§ **What you are asked to do**:
Set down exactly the lines below, starting at the one that contains "339 150 266" and ending at the one that contains "392 2 12.87", with both of those lines included and nothing else.

START Data provided

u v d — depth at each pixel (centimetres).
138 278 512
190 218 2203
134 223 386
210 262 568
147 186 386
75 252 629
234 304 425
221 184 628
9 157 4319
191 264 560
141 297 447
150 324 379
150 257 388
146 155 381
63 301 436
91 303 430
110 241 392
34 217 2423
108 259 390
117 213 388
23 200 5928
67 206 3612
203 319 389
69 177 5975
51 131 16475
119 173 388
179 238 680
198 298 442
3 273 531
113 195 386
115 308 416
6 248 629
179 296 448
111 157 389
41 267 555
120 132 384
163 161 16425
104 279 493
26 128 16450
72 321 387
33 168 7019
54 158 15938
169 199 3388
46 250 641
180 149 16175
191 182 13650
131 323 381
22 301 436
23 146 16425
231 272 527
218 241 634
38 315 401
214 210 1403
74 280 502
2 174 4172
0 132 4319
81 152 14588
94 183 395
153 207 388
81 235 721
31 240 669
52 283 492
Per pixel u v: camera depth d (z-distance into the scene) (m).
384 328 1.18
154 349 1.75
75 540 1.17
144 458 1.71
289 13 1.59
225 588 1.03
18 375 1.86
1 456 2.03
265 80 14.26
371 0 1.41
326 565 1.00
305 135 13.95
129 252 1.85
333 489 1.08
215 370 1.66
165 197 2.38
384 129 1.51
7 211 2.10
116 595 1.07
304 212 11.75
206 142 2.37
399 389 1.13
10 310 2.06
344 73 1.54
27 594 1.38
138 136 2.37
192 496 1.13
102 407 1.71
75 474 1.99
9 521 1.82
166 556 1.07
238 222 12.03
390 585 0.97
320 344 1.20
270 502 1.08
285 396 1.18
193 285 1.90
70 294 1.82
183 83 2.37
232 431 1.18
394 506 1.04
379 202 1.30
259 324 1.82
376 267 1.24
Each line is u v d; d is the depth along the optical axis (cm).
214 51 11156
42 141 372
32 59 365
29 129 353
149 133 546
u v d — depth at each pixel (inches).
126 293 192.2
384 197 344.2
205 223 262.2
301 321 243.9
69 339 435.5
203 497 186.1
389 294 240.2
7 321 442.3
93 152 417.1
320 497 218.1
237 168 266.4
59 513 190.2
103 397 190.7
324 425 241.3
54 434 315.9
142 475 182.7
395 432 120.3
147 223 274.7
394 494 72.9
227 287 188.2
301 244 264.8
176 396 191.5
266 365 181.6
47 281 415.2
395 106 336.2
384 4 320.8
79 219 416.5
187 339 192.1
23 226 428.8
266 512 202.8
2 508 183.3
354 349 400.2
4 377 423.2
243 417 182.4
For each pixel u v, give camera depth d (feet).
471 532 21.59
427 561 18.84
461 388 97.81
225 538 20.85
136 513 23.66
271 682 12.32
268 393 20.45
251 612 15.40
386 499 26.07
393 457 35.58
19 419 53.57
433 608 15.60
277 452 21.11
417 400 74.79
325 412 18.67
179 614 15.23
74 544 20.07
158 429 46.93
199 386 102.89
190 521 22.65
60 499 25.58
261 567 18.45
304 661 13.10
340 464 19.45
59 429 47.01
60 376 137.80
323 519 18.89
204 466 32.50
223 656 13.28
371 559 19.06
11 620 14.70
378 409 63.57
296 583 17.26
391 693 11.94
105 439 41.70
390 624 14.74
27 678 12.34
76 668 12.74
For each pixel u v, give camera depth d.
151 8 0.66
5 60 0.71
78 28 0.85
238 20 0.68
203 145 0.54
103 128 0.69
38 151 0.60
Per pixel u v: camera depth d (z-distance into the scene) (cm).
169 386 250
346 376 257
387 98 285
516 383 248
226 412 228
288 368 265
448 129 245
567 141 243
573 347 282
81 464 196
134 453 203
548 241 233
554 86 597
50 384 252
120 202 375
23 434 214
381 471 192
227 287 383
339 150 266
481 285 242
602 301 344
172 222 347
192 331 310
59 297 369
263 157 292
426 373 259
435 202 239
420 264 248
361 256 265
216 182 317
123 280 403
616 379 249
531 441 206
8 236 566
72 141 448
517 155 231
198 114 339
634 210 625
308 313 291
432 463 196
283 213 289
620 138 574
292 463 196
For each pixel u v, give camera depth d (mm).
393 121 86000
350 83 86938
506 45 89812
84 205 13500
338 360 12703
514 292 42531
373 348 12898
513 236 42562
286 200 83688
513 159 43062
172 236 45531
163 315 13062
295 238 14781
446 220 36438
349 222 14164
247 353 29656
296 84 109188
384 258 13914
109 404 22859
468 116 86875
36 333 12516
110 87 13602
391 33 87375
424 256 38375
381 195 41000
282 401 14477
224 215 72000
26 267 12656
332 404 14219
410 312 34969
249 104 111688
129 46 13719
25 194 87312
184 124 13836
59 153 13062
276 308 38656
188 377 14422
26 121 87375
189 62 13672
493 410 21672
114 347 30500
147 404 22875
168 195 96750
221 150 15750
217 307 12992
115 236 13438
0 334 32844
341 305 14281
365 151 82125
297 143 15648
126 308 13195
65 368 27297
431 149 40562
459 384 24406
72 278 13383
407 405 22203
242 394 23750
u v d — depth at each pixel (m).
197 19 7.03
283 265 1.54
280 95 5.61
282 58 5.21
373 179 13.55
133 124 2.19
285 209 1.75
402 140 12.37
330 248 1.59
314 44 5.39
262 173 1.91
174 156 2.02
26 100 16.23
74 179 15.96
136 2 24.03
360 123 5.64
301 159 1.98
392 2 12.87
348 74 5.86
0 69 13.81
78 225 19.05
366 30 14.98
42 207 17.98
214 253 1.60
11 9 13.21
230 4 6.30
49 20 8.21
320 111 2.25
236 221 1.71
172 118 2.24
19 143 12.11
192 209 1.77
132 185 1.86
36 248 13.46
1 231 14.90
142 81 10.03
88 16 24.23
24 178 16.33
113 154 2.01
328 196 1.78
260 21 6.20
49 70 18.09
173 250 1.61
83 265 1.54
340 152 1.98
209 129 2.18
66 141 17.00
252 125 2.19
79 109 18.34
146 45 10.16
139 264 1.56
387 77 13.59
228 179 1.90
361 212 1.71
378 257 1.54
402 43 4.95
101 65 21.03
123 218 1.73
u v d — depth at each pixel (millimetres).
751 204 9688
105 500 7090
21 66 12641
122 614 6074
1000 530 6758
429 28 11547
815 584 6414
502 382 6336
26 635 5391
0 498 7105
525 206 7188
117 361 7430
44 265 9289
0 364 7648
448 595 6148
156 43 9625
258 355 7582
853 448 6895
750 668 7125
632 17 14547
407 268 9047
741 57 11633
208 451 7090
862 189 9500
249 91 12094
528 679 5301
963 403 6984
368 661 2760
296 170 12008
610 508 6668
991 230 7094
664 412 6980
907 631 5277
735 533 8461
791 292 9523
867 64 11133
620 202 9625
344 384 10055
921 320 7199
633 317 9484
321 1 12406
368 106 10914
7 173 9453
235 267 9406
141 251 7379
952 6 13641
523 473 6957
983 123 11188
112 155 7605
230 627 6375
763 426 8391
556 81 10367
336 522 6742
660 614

END Data provided

§ **Answer to the problem**:
339 150 266
481 285 242
602 301 344
172 222 347
192 331 310
59 297 369
263 157 292
426 373 259
435 202 239
420 264 248
361 256 265
216 182 317
123 280 403
616 379 249
531 441 206
8 236 566
72 141 448
517 155 231
198 114 339
634 210 625
308 313 291
432 463 196
283 213 289
620 138 574
292 463 196
For each pixel u v, give camera depth d (mm).
393 121 86000
350 83 86938
506 45 89812
84 205 13500
338 360 12703
514 292 42531
373 348 12898
513 236 42562
286 200 83688
513 159 43062
172 236 45531
163 315 13062
295 238 14781
446 220 36438
349 222 14164
247 353 29656
296 84 109188
384 258 13914
109 404 22859
468 116 86875
36 333 12516
110 87 13602
391 33 87375
424 256 38375
381 195 41000
282 401 14477
224 215 72000
26 267 12656
332 404 14219
410 312 34969
249 104 111688
129 46 13719
25 194 87312
184 124 13836
59 153 13062
276 308 38656
188 377 14422
26 121 87375
189 62 13672
493 410 21672
114 347 30500
147 404 22875
168 195 96750
221 150 15750
217 307 12992
115 236 13438
0 334 32844
341 305 14281
365 151 82125
297 143 15648
126 308 13195
65 368 27297
431 149 40562
459 384 24406
72 278 13383
407 405 22203
242 394 23750
u v d — depth at each pixel (m).
197 19 7.03
283 265 1.54
280 95 5.61
282 58 5.21
373 179 13.55
133 124 2.19
285 209 1.75
402 140 12.37
330 248 1.59
314 44 5.39
262 173 1.91
174 156 2.02
26 100 16.23
74 179 15.96
136 2 24.03
360 123 5.64
301 159 1.98
392 2 12.87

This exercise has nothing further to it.